Yeah, it is sort of a "put up or shut up" type of situation, because every time I hear someone say my personal privacy has to be invaded for my own good, I get real suspicious.
Anyway... Humouroceros
As is so often the case with cases of increasing security exacting a cost in personal privacy, there are those who are against what is being called the "peeping-Tom program". Critics have pointed out that this multi-million dollar purchase of untested technology is merely the latest over-reaction to another intelligence failure (security officials were for some reason unable to flag Umar Farouk Abdulmatallab, the Nigerian bomber, as a dangerous radical even though Umar's own father had reported him as a dangerous radical.) To those in charge the obvious answer was that rather than tighten up the intelligence gathering protocols it would make more sense to offend all airline travellers with virtual strip searches.
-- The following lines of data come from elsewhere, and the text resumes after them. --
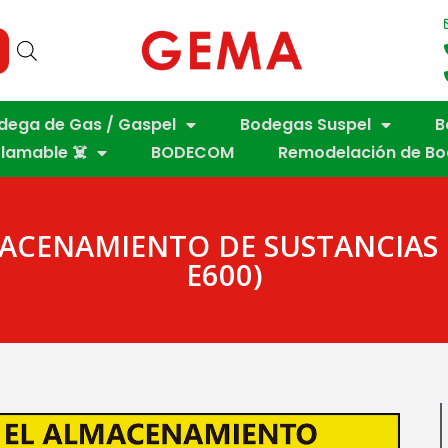
dega de Gas / Gaspel
Bodegas Suspel
B
flamable ☠️
BODECOM
Remodelación de B
MACENAMIENTO DE SUSTANCIAS
E600)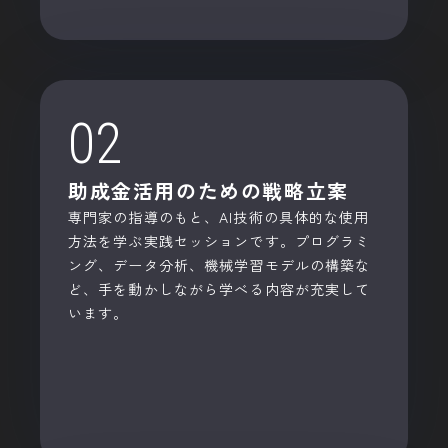
02
助成金活用のための戦略立案
専門家の指導のもと、AI技術の具体的な使用
方法を学ぶ実践セッションです。プログラミ
ング、データ分析、機械学習モデルの構築な
ど、手を動かしながら学べる内容が充実して
います。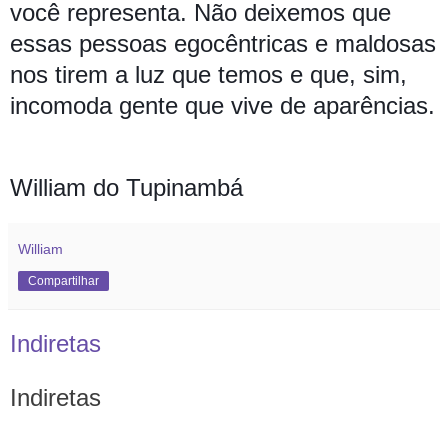
você representa. Não deixemos que
essas pessoas egocêntricas e maldosas
nos tirem a luz que temos e que, sim,
incomoda gente que vive de aparências.
William do Tupinambá
William
Compartilhar
Indiretas
Indiretas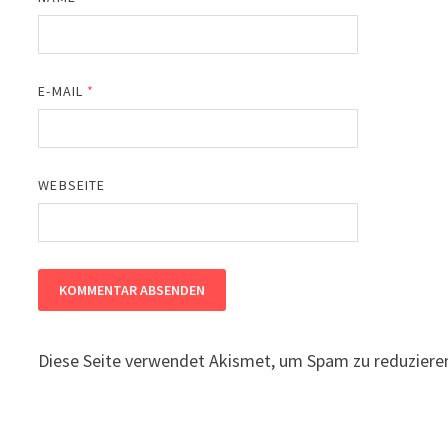
E-MAIL
*
WEBSEITE
Diese Seite verwendet Akismet, um Spam zu reduziere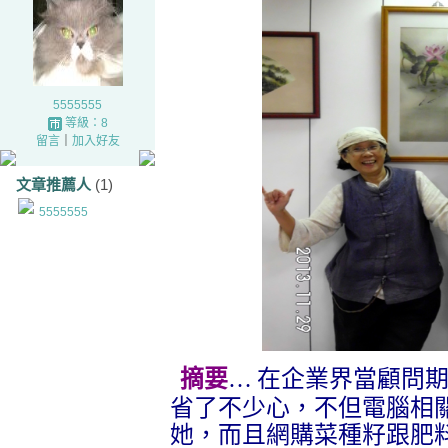
5555555
等級：8
留言
｜
加入好友
文章推薦人
(1)
5555555
摘要
…
在企業界當顧問
省了不少心，
不但電腦相
她，而且網購菜種籽跟肥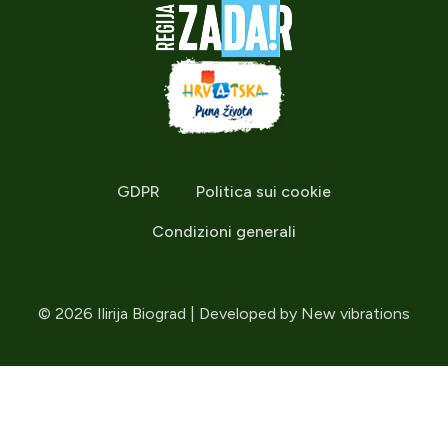
GDPR
Politica sui cookie
Condizioni generali
© 2026 Ilirija Biograd | Developed by
New vibrations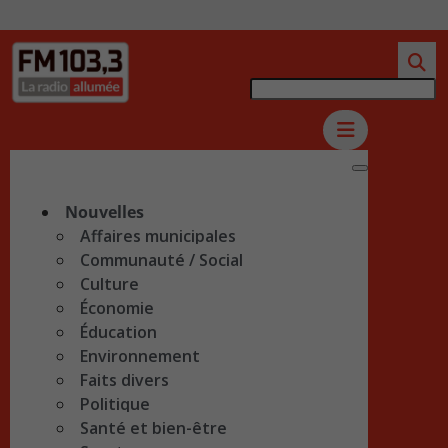
Nouvelles
Affaires municipales
Communauté / Social
Culture
Économie
Éducation
Environnement
Faits divers
Politique
Santé et bien-être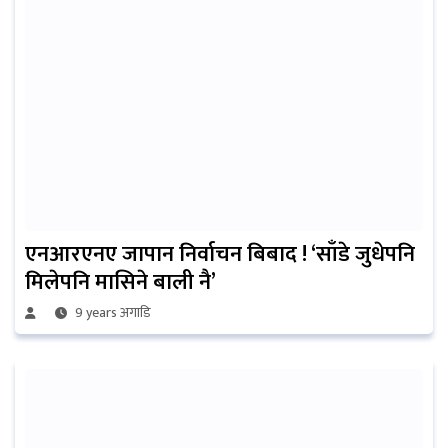
एनआरएनए जापान निर्वाचन बिबाद ! ‘साँडे जुधेपनि
मिलेपनि मासिने बाली नै’
9 years अगाडि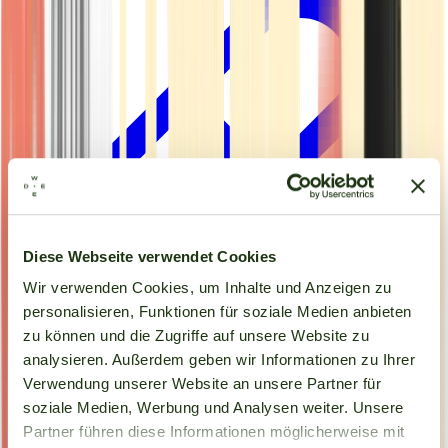
Diese Webseite verwendet Cookies
Wir verwenden Cookies, um Inhalte und Anzeigen zu
personalisieren, Funktionen für soziale Medien anbieten
zu können und die Zugriffe auf unsere Website zu
analysieren. Außerdem geben wir Informationen zu Ihrer
Kapseln
Verwendung unserer Website an unsere Partner für
soziale Medien, Werbung und Analysen weiter. Unsere
Partner führen diese Informationen möglicherweise mit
Micheal Vonn of the British Columbia Civil Liberties Union disagrees, saying, "There's no benefit to looking at hundreds of millions of people naked who are completely innocent. If you are looking for a needle in a haystack, you don't add more hay."
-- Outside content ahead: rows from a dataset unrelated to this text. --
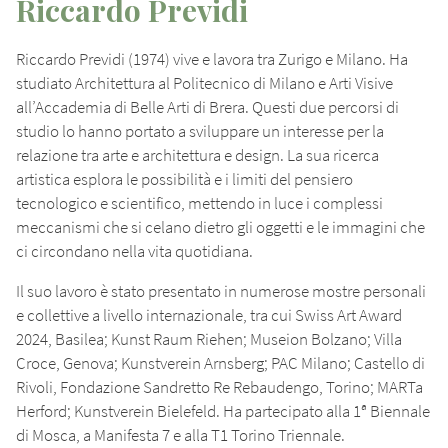
Riccardo Previdi
Riccardo Previdi (1974) vive e lavora tra Zurigo e Milano. Ha
studiato Architettura al Politecnico di Milano e Arti Visive
all’Accademia di Belle Arti di Brera. Questi due percorsi di
studio lo hanno portato a sviluppare un interesse per la
relazione tra arte e architettura e design. La sua ricerca
artistica esplora le possibilità e i limiti del pensiero
tecnologico e scientifico, mettendo in luce i complessi
meccanismi che si celano dietro gli oggetti e le immagini che
ci circondano nella vita quotidiana.
Il suo lavoro è stato presentato in numerose mostre personali
e collettive a livello internazionale, tra cui Swiss Art Award
2024, Basilea; Kunst Raum Riehen; Museion Bolzano; Villa
Croce, Genova; Kunstverein Arnsberg; PAC Milano; Castello di
Rivoli, Fondazione Sandretto Re Rebaudengo, Torino; MARTa
Herford; Kunstverein Bielefeld. Ha partecipato alla 1ª Biennale
di Mosca, a Manifesta 7 e alla T1 Torino Triennale.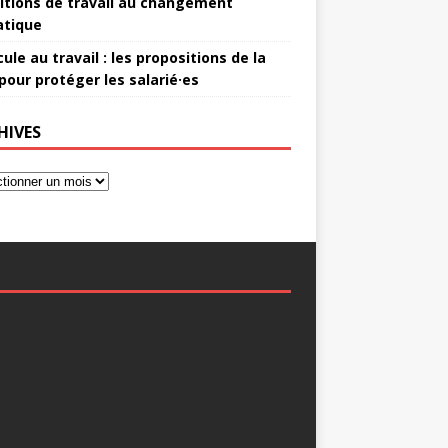
itions de travail au changement
atique
ule au travail : les propositions de la
pour protéger les salarié·es
HIVES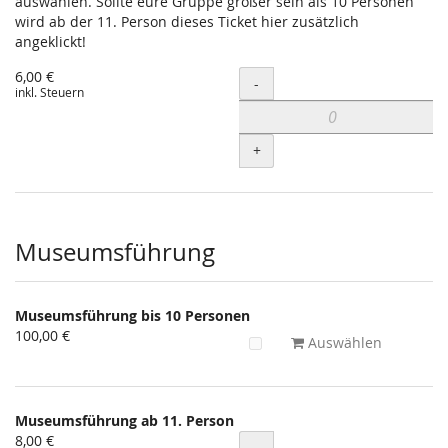
auswählen. Sollte eure Gruppe größer sein als 10 Personen
wird ab der 11. Person dieses Ticket hier zusätzlich
angeklickt!
6,00 €
Menge
-
inkl. Steuern
+
Museumsführung
Museumsführung bis 10 Personen
100,00 €
Auswählen
Museumsführung ab 11. Person
8,00 €
Menge
-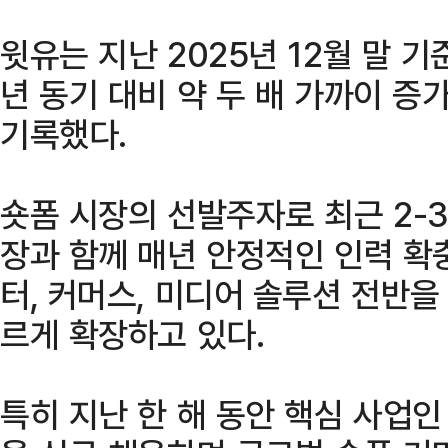
윗유는 지난 2025년 12월 말 기
년 동기 대비 약 두 배 가까이 
기록했다.
숏폼 시장의 선발주자로 최근 2-
장과 함께 매년 안정적인 인력 확
터, 커머스, 미디어 솔루션 전반
르게 확장하고 있다.
특히 지난 한 해 동안 핵심 사업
Mark Salter who is an associate professor at the University of Ottawa's school of political studies, and who possibly views anybody who likes their privacy as a dangerously unstable liberal tree-hugging political-correctness-bot, views the scanners as a "quantum leap forward." Everybody needs to be thoroughly scanned on an equal footing and, "that becomes a new way of thinking about efficiency and effectiveness," Mark said. Salter also says that passengers must embrace and understand any new security measure, which are only for the greater good after all. He further explains, "If you explain tot he public reasonably and rationally what the process is, and what the reason is for doing it, then people will not only comply but co-operate."
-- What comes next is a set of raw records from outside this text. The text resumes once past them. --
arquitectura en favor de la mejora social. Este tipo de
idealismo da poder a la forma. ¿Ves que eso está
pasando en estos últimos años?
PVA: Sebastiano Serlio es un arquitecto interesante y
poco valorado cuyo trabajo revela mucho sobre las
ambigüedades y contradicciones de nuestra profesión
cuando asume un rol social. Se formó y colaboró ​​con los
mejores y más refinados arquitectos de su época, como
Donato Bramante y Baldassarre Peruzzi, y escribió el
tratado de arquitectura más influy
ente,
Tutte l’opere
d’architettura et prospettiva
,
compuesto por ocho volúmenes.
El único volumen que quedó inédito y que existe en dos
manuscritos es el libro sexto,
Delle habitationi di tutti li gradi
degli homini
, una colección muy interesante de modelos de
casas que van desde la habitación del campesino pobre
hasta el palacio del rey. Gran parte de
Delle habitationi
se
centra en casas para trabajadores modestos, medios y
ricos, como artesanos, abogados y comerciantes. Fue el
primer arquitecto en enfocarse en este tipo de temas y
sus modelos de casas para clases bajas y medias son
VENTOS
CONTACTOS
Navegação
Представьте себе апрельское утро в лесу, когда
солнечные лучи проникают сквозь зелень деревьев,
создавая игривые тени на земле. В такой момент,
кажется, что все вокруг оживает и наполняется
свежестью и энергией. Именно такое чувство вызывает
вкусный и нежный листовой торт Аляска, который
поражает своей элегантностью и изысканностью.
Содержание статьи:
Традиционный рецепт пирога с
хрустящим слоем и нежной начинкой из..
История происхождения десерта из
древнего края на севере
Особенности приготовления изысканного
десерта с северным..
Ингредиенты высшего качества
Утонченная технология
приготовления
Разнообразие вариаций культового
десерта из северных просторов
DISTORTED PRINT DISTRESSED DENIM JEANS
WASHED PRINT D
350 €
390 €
Well, I don't now about that, Mark. What would be the reasonable and rational explanation you would give to my 95-year-old Grandmother or my 22-year-old niece as to why they have to be looked at naked before being allowed on an airplane? I can't think of one, but here's a thought: it is possible that people are just leery of this new technology just because it is new and untested technology. How about, just to show that there is nothing to be worried about what if all the politicians and security "experts" who want, or are even just allowing, this new "security" stuff to happen, how about if they and their families (parents, spouses, kids, grandkids, etc.) all have the scans done, then have all those scans blown up into poster size and posted in every airport where this technology is being used? Then people could see that there is nothing to be worried about. It would be a prime example of just how tasteful and above-board all this stuff is. Why, all those people could even go to the gym for a couple of days before being scanned. That's more than fair.
Yeah, it is sort of a "put up or shut up" type of situation, because every time I hear someone say my personal privacy has to be invaded for my own good, I get real suspicious.